Posted May 22, 2016 by Martin Armstrong
QUESTION: Mr. Armstrong; On the one hand you show the debasement of the Roman currency, but then you say there was also massive hoarding and deflation. Can you explain how do you get deflation with debasement?
Thank you for the the mind food
PH
ANSWER: It may seem to be a paradox, but everything unfolds like a bell curve. This is why you do not get the same result by simply moving in a straight line. This is the same thing we are experiencing currently under Quantitative Easing by central banks. We have increased the money supply, but we are also moving toward negative interest rates and this promotes hoarding. People have not been investing. They have been sitting on the sidelines trying to figure out what to do.

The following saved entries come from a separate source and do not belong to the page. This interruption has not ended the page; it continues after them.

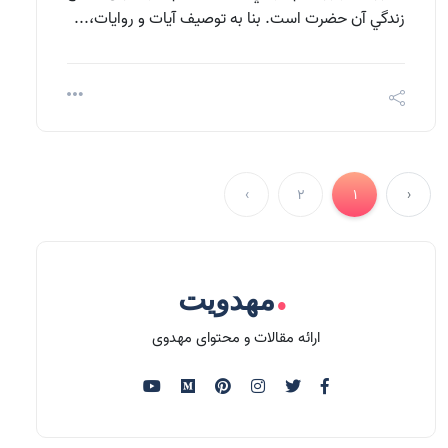
زندگي آن حضرت است. بنا به توصيف آيات و روايات،...
›
2
1
‹
.
مهدویت
ارائه مقالات و محتوای مهدوی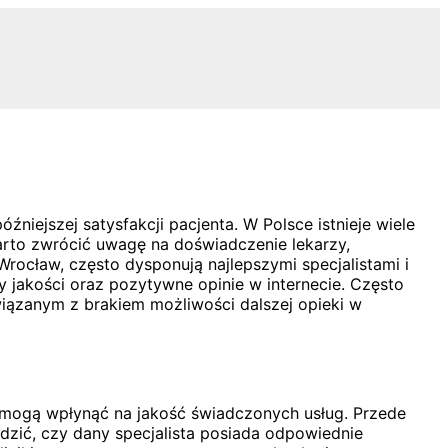
ejszej satysfakcji pacjenta. W Polsce istnieje wiele
Warto zwrócić uwagę na doświadczenie lekarzy,
rocław, często dysponują najlepszymi specjalistami i
 jakości oraz pozytywne opinie w internecie. Często
wiązanym z brakiem możliwości dalszej opieki w
 mogą wpłynąć na jakość świadczonych usług. Przede
wdzić, czy dany specjalista posiada odpowiednie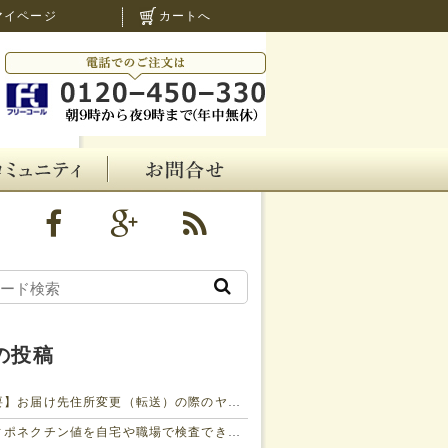
マイページ
カートへ
の投稿
【重要】お届け先住所変更（転送）の際のヤマト運輸の有料化について
アディポネクチン値を自宅や職場で検査できるキットを徳島大が共同開発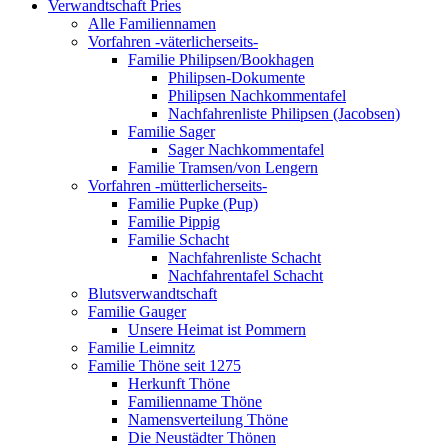
Verwandtschaft Pries
Alle Familiennamen
Vorfahren -väterlicherseits-
Familie Philipsen/Bookhagen
Philipsen-Dokumente
Philipsen Nachkommentafel
Nachfahrenliste Philipsen (Jacobsen)
Familie Sager
Sager Nachkommentafel
Familie Tramsen/von Lengern
Vorfahren -mütterlicherseits-
Familie Pupke (Pup)
Familie Pippig
Familie Schacht
Nachfahrenliste Schacht
Nachfahrentafel Schacht
Blutsverwandtschaft
Familie Gauger
Unsere Heimat ist Pommern
Familie Leimnitz
Familie Thöne seit 1275
Herkunft Thöne
Familienname Thöne
Namensverteilung Thöne
Die Neustädter Thönen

Sir Thomas Gresham made the observation that debasing the currency results in bad money drives out good. But what does that really mean? What he is saying is that people then start hoarding the old money. It may be a paradox, but debasement does not cause hyperinflation, it causes deflation because the vast money supply that was circulating is hoarded. Therefore, the government needs to further debase desperately trying to keep a sufficient degree of money in circulation. The more it debases, the more people hoard. As people hoard, they contract from commerce and GDP contracts. This results is a reduction in tax revenue, which then causes government to further debase to make up shortfalls in revenue.
When you then introduce a collapse in confidence within government, then if people no longer “feel” secure, they then hoard even the based currency. This is why we find so many hoards of debased Roman currency during the chaotic 3rd century.
It is a curious paradox. Right now, people are hoarding as are the banks and corporations. It is hard to hoard paper currency for you will not be able to distinguish between old and new. This means that the hoarding will migrate to tangible assets, shares, gold, silver, and antiquities.